Introduction. An analysis of the current state of research in the field of creating dental films shows the need to search for new polymer bases for their production. One of the modern approaches is the combination of phytocomplexes with polymers with biological activity. Such a promising polymer, in our opinion, is chitosan, a derivative of the polysaccharide chitin and a large-tonnage product of the processing of the latter. It has a number of advantages, providing a prolonged effect and the ability to stay on the mucous surface for a long time. Another promising component of dental products is the biologically active components of ginkgo extract.

Objective. Development of theoretical and practical methods for the production of dental films based on chitosan and evaluation of their ability to absorb biologically active components of herbal preparations.

## Problem 1
In the text on chitosan dental films, what is chitosan a derivative of?
## Problem 2
Resume the text on chitosan dental films from where it stops.
You won't need the lines to complete these.

Items in a dataset:
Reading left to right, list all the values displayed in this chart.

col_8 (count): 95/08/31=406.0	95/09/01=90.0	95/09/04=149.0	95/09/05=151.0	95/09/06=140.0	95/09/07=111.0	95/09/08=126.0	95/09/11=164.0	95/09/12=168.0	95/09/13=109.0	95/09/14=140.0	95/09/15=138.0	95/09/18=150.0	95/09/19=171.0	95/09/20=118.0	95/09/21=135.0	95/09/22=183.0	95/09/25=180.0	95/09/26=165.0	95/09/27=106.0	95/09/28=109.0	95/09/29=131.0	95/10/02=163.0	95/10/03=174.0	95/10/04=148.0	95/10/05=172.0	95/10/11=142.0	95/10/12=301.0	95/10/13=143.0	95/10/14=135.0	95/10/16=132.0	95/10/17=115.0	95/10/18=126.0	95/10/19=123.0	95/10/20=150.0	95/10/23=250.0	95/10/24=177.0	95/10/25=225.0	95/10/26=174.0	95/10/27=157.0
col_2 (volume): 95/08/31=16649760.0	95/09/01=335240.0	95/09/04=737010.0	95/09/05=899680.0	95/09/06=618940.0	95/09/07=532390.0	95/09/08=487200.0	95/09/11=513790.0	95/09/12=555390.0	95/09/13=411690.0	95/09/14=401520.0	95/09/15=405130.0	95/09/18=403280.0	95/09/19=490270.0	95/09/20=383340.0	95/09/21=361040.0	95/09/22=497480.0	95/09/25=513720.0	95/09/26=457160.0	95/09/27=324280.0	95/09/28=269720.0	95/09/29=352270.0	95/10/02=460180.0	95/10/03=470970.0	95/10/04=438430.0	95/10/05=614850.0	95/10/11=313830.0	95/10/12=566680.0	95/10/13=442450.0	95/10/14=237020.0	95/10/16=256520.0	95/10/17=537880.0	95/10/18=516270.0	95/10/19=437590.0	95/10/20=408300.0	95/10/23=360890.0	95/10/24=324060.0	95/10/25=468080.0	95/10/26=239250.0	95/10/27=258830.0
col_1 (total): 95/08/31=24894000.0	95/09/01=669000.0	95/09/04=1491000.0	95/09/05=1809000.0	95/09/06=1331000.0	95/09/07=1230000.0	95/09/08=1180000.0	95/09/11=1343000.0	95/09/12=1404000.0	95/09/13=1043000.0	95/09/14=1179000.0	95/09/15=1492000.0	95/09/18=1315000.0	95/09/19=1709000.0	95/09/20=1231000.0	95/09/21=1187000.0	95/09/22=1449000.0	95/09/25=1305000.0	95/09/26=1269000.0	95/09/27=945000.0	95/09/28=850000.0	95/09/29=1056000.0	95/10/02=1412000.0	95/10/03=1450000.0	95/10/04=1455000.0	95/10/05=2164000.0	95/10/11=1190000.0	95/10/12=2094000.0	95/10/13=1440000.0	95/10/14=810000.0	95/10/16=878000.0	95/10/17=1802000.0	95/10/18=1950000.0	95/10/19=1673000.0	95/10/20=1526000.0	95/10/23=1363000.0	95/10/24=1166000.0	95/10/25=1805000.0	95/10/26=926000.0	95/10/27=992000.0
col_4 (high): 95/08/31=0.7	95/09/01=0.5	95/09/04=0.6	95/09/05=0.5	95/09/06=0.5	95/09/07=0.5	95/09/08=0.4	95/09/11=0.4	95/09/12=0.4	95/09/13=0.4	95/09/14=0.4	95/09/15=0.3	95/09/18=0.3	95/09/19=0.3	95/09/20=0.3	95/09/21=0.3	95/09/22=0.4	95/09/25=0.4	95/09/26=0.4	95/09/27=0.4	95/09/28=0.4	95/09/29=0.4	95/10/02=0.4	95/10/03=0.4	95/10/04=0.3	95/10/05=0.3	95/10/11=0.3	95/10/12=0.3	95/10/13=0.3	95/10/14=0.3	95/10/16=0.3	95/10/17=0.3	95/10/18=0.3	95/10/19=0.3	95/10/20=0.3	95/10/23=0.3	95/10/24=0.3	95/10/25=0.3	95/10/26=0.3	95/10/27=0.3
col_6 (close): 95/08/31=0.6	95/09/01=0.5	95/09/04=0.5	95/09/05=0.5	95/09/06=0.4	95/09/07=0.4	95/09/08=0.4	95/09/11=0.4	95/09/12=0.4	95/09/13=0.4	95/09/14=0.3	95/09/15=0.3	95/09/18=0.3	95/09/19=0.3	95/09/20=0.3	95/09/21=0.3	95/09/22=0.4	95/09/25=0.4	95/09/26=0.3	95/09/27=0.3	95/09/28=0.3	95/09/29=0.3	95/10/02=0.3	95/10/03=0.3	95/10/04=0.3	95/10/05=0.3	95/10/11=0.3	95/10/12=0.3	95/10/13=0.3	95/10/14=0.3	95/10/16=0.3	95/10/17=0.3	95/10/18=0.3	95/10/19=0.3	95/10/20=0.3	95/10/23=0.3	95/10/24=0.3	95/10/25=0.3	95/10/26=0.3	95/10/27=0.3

## Result 1
The polysaccharide chitin.

## Result 2
Material and methods. Chitosan (Bioprogress, М=200 kDa, degree of deacetylation – 83%, bulk density – 1.5 g/cm3); molding of film materials according to the standard method, HLB evaluation by the Davis method, molecular modeling by molecular mechanics and quantum chemistry (academic license of the HyperChem8 molecular modeling program (HyperCube (C)), academic license No. HC80SA-4-1BBF6). The strength properties of the films were determined on a ZwickiLine tensile testing machine. Soil degradation was determined in laboratory conditions, according to GOST 9.060-75

Results. Dental films based on chitosan were obtained by dissolving chitosan in water in the presence of acetic acid, followed by conversion from the acidic to the basic form with an ammonia solution and subsequent drying in a thin layer. Previously obtained extract of ginkgo was introduced either in the pre-drying stage, or by applying directly to the film. Theoretical modeling of the adsorption of biologically active components of ginkgo extract on the surface of chitosan by the semi-empirical method of quantum chemistry PM7 has been performed. The physicochemical characteristics of the films in various media, as well as their strength and biodegradation, were studied.

Conclusion. The properties of dental films based on chitosan polymer have been described theoretically and experimentally, have the necessary technological characteristics and can be used as promising dental dosage forms, including those containing ginkgo extract.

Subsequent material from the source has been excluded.